▸ **Passage given**
***

Eccentric shafts are made for a variety of uses. One of the most common uses is in internal combustion engines. In a piston-driven internal combustion engine the power is generated within a plurality of cylinders by reciprocating pistons which, depending on the combustion cycle employed, compress air or a combustible mixture of fuel and air for subsequent ignition. The pistons follow a reciprocating axial path, and are connected on a side opposite to their combustion face to connecting rods. The connecting rods are in turn connected to an eccentric shaft, the crankshaft. The crankshaft is used to translate the axial reciprocating motion of the pistons into rotational motion. The pressures generated by combustion in the cylinder acting through this rotational motion create the power output of the engine. Another eccentric shaft, the camshaft, is typically used in internal combustion engines to control the timing of the intake and exhaust valves in the cylinders.
Eccentric shafts are required to withstand both high torsional loading, as well as millions of load cycles. For this reason eccentric shafts are usually made of strong and ductile materials, such as steel, and are often hardened for added strength, either by cold working, or by heat treating, or by induction hardening the eccentric shaft to change the crystalline structure of the metal in the high load concentration areas to increase strength. The straightness of the eccentric shaft is critical to its operation, partly because it has to fit within the engine structure and partly because a lack of straightness can cause severe vibration. Straightness also gives the eccentric shaft good balance for rotation and reduces torsional vibrations.

***

▸ **Input data**
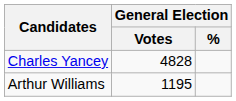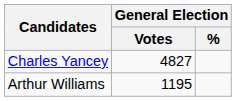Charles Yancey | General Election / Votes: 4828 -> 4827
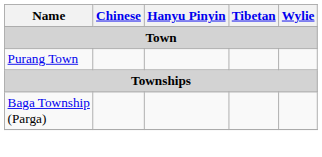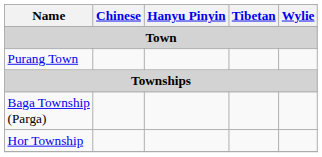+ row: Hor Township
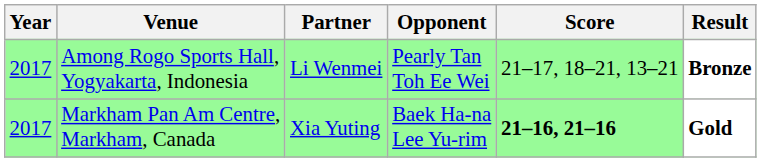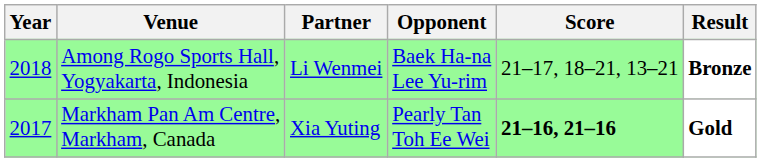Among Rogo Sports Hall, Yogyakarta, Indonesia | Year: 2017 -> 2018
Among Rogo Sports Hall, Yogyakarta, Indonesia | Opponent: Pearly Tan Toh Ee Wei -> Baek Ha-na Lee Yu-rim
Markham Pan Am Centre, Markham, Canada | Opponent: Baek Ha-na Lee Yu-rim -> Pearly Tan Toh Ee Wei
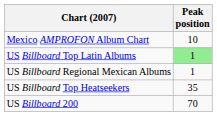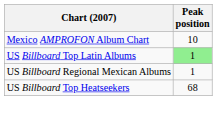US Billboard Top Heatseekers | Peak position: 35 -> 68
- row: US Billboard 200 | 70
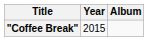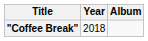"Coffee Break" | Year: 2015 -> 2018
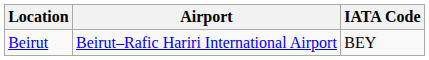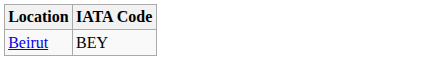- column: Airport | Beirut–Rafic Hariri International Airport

***

▸ **Exercises to complete**
**1)** Could you repeat the eccentric shafts passage starting at "Eccentric shafts are required" and ending at "reduces torsional vibrations.", with "titanium" substituted for "steel"?
**2)** Would you express every line of the listing of picture pairs and their differences as a numbered list, dropping blank lines and leaving the pictures out?

▸ **Worked answers**
**1)**
Eccentric shafts are required to withstand both high torsional loading, as well as millions of load cycles. For this reason eccentric shafts are usually made of strong and ductile materials, such as titanium, and are often hardened for added strength, either by cold working, or by heat treating, or by induction hardening the eccentric shaft to change the crystalline structure of the metal in the high load concentration areas to increase strength. The straightness of the eccentric shaft is critical to its operation, partly because it has to fit within the engine structure and partly because a lack of straightness can cause severe vibration. Straightness also gives the eccentric shaft good balance for rotation and reduces torsional vibrations.

**2)**
1. Charles Yancey | General Election / Votes: 4828 -> 4827
2. + row: Hor Township
3. Among Rogo Sports Hall, Yogyakarta, Indonesia | Year: 2017 -> 2018
4. Among Rogo Sports Hall, Yogyakarta, Indonesia | Opponent: Pearly Tan Toh Ee Wei -> Baek Ha-na Lee Yu-rim
5. Markham Pan Am Centre, Markham, Canada | Opponent: Baek Ha-na Lee Yu-rim -> Pearly Tan Toh Ee Wei
6. US Billboard Top Heatseekers | Peak position: 35 -> 68
7. - row: US Billboard 200 | 70
8. "Coffee Break" | Year: 2015 -> 2018
9. - column: Airport | Beirut–Rafic Hariri International Airport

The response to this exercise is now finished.